Terminology from This Chapter

Amazon Web Services (AWS)—A suite of cloud computing services offered by Amazon on a paid subscription basis. See also cloud services.

Central processing units (CPUs)—A standard processor that exists in most consumer computers today. These are the “brains” of the computer, where operations are processed.

Cloud AutoML—A product offered by Google that makes it possible to train machine learning models with little machine learning expertise.

Cloud GPUs—Cloud computing services that specifically offer use of GPUs.

Cloud services—Broadly include services that are hosted over the Internet. Using cloud services, businesses or individuals don’t need to maintain their own servers in order to offer or use certain services. In the context of machine learning, not needing to own a computer with a lot of processing power is very convenient.

Coursera—An online learning platform that offers not only courses in specialized topics, but also degrees. The platform works with top institutions like Yale and Stanford, as well as top companies like Google and IBM to offer high-quality courses.

DataRobot—A machine learning platform that automates some of the processes required to build and deploy machine learning models. It offers an easy-to-use GUI that makes it possible to implement these models without writing code.

Graphics processing units (GPUs)—A specialized electronic component often used in computers that require a lot of image processing or graphics rendering, as in video games.
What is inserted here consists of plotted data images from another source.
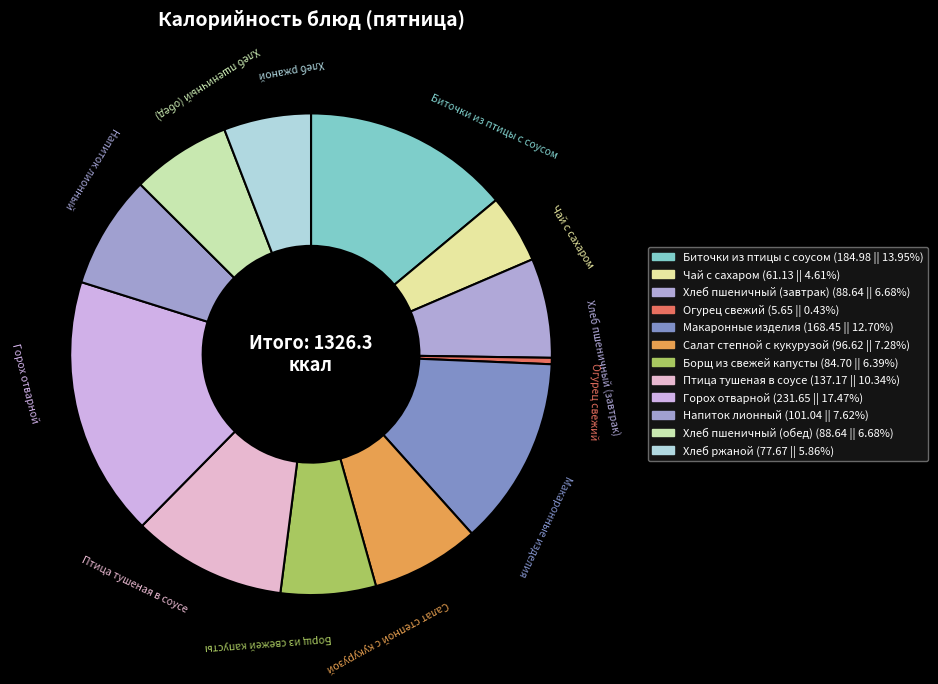

How many slices are in this pie chart?

12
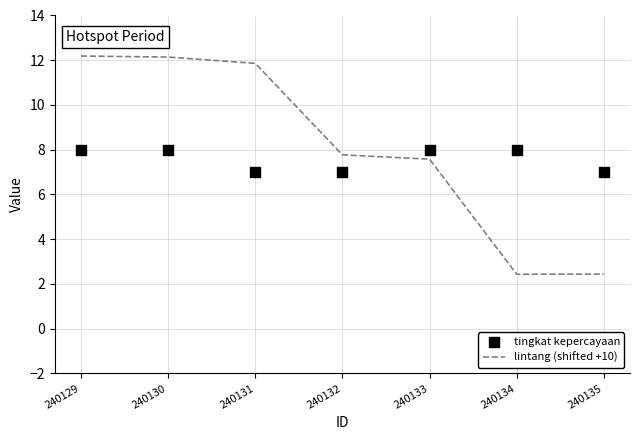

Which series contains the highest Y value?

lintang (shifted +10)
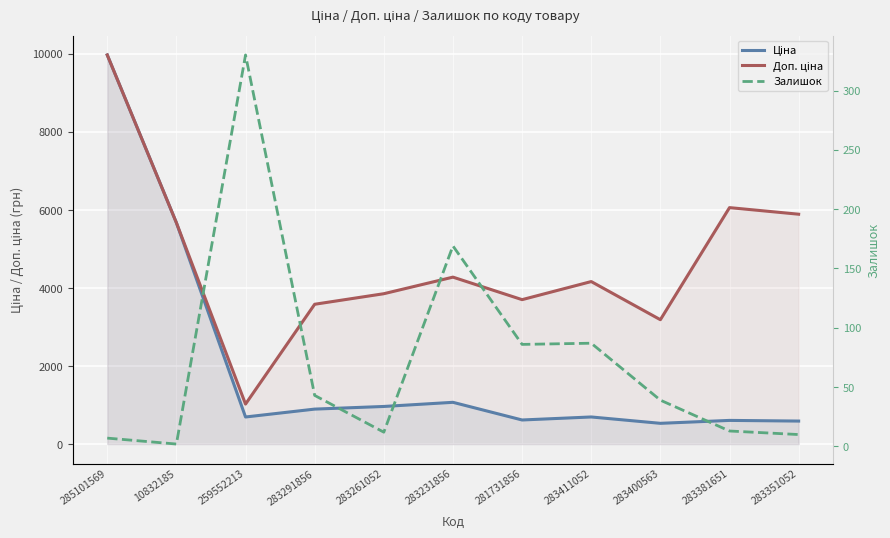

What position from the left is 283261052?

5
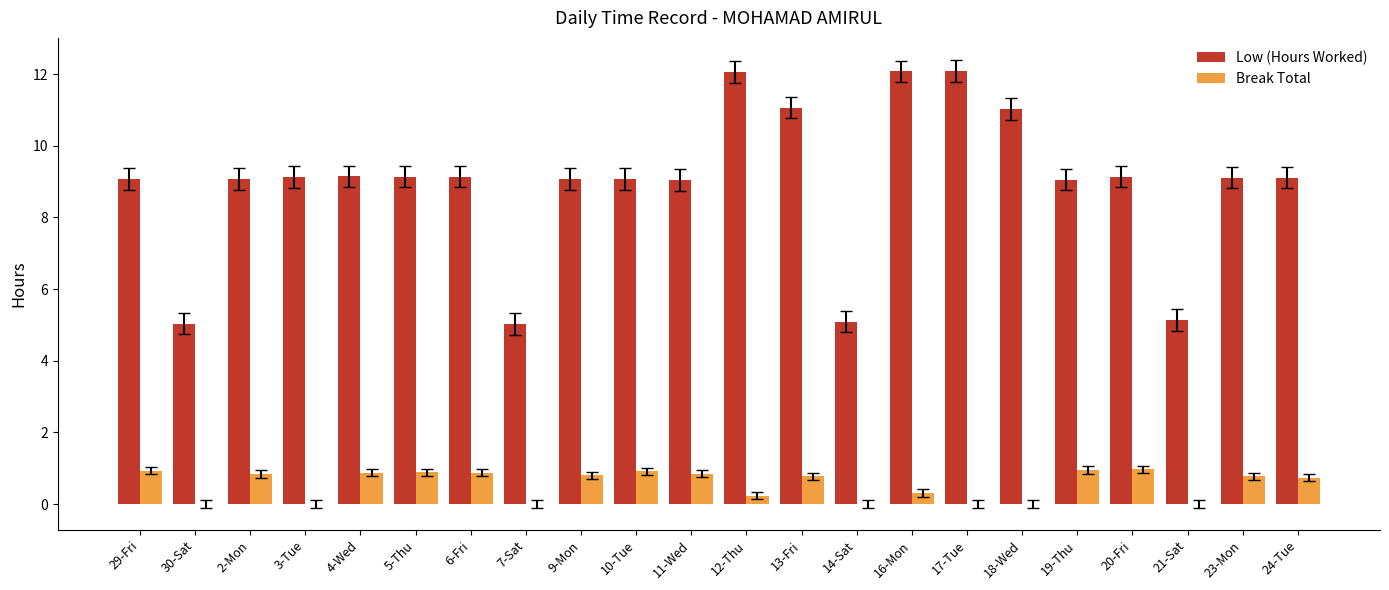

The Break Total series shows 0.9 at 4-Wed. True or false?

True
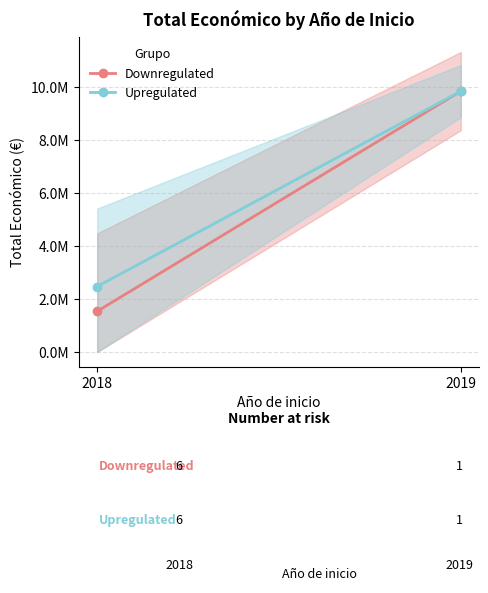

At which label is Downregulated closest to 5691931?

2018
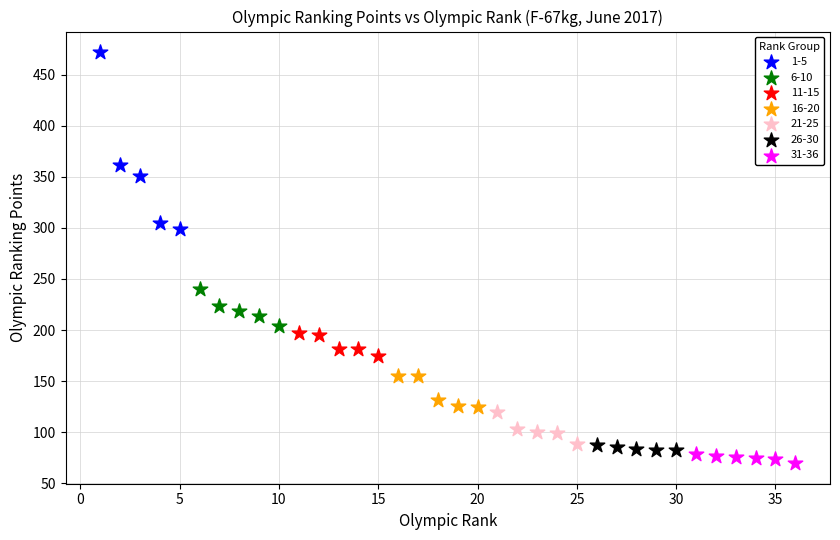

What are all the series names shown in the legend?

1-5, 6-10, 11-15, 16-20, 21-25, 26-30, 31-36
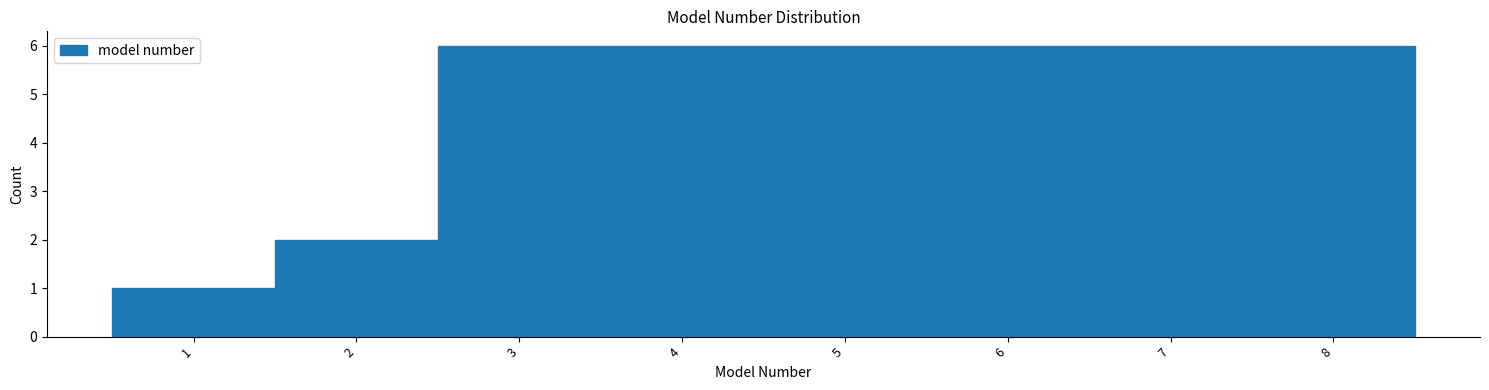

What is the height of the bar covering 4.5 to 5.5 on the x-axis? The values are not printed on the chart, so give them approximately, as read against the axis.

6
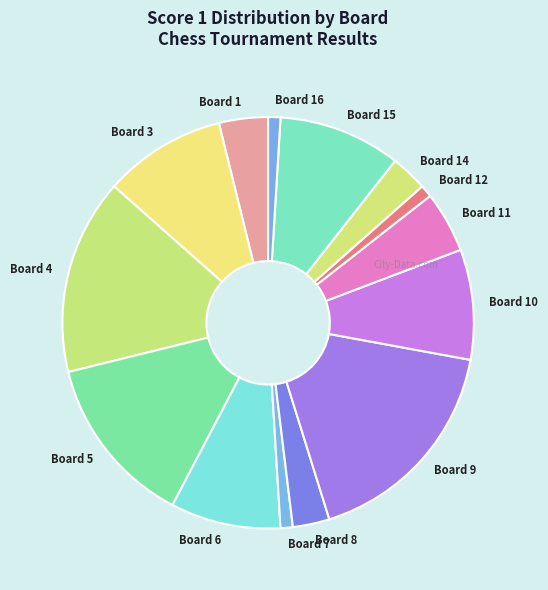

The Board 5 slice represents 2% of the pie. True or false?

False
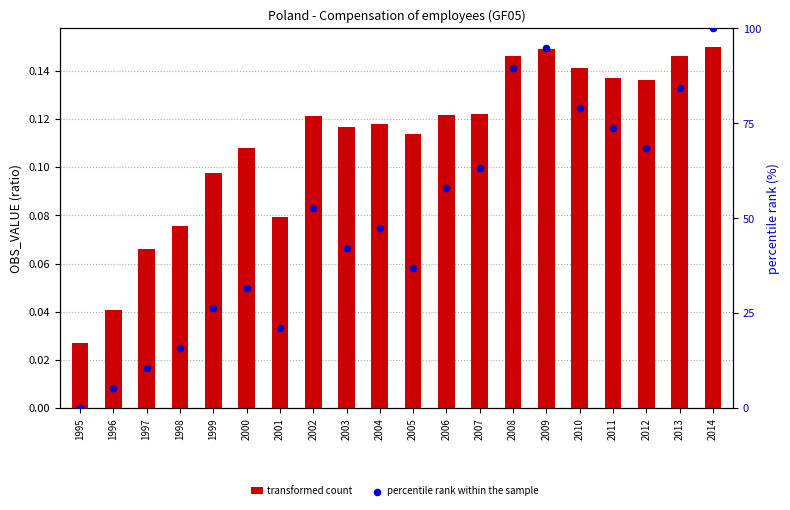

At which category is the sum across all series the highest?

2014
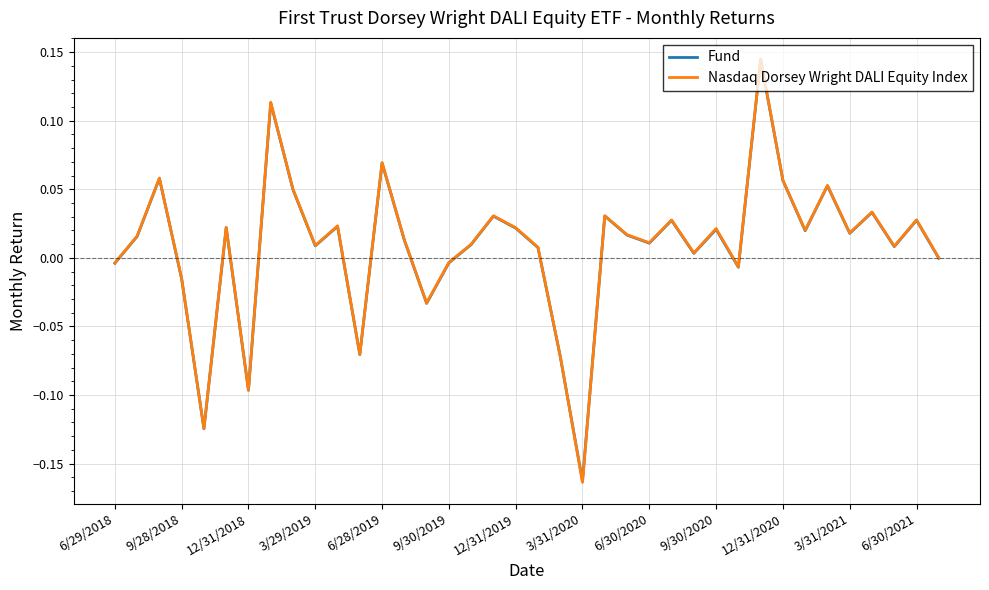

Which series has the largest range (max minus min)?

Nasdaq Dorsey Wright DALI Equity Index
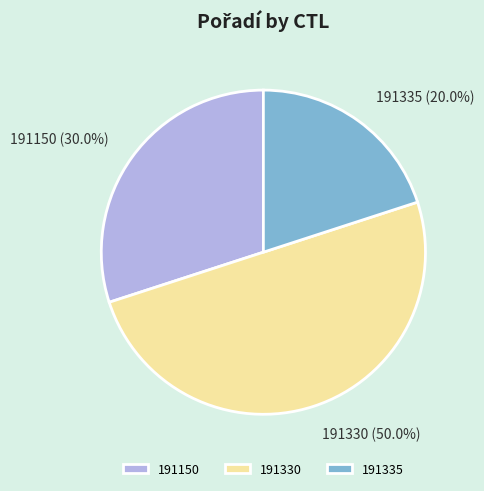

Does 191150 account for over 50% of the chart?

No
In the early 2000s, GPUs found their way into machine learning because of their higher processing power, which could be utilized in challenging computational problems.

Machine Learning Kit (ML Kit)—A product created by Google that makes it easy to implement certain machine learning products during application development.

Open source—Software in which the source code and the algorithms it is implementing are publicly accessible.

TensorFlow—Created by the Google Brain team at Google and released as open source in 2015. It is a software library primarily used for machine learning. TensorFlow Lite is an adaptation of TensorFlow that is built to run on Android devices, which have significantly less compute power than larger machines.

Tensor processing units (TPUs)—A hardware component introduced by Google to speed up computation during model training.

Udemy—An online education platform in which content generators can earn money in return for their courses. It is not a traditional academic program, and you cannot get college credit for taking courses there.